Overall the performance of the classifier network was satisfying and this led us to investigate saliency maps and get a better understanding of what the network “sees” during classification. Towards this end we used Keras-Viz library which comes with standard deep network visualization methods. The figure below shows saliency maps from our trained DenseNet classifier above for various age groups.

Average saliency map per age group on the testing set. Left: (0,10], Middle: (10,20], Right: (20,30]
Average saliency map per age group on the testing set. Left: (30,40], Middle: (40,50], Right: (50,60]
Average saliency map per age group on the testing set. Left: (60,70], Right: (70,80]

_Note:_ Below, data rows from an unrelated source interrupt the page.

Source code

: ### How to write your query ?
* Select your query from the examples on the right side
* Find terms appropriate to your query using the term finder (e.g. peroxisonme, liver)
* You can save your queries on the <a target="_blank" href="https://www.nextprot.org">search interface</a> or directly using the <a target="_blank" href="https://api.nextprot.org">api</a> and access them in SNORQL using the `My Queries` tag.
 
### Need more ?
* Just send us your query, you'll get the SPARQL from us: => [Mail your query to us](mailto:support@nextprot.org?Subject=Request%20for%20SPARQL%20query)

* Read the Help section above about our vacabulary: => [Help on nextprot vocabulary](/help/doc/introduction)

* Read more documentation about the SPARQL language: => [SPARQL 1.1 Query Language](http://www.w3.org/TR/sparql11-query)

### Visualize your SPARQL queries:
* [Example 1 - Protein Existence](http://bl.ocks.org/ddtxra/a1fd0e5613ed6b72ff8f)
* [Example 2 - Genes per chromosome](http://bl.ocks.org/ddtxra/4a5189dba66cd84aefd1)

Interestingly and, perhaps not clinically surprising, as the age of the patient progresses saliency areas shift from various and multiple anatomical areas to a more constrained area around the aortic arch and the mediastinum wall. Having consulted with our clinicians on these results we believe that this has to do with the enlargement and the calcification of the aortic arch and mediastinum as a patient gets older.

Conclusion

This work set the stage for the next research directions we would like to follow. More specifically, although the activation maps can help visualize areas predictive of age in CXRs, the real clinical value is to explore how we can utilize these maps in disease classifiers so that we can identify how much of an abnormal region is due to the natural age progression and how much is due a pathology/disease. We believe this extra information can help build better disease classifiers, such as classifying whether an image is normal or abnormal “for age”. The information may also help quantify the degree of physiologic and pathological processes present in patients. Examples of the latter may include but are not limited to osteoarthritis or degenerative disc disease of the musculoskeletal system, senescent or emphysematous changes of the lungs, and calcific atherosclerosis of the aorta and vasculature. Indeed, as algorithms improve it is possible that previously unknown but more reliable identifiers of aging or pathology will be identified. In the clinical setting, a physician may find in the predicted age of various organ systems or the overall predicted age, the opportunity to counsel the patient with respect to improving health habits.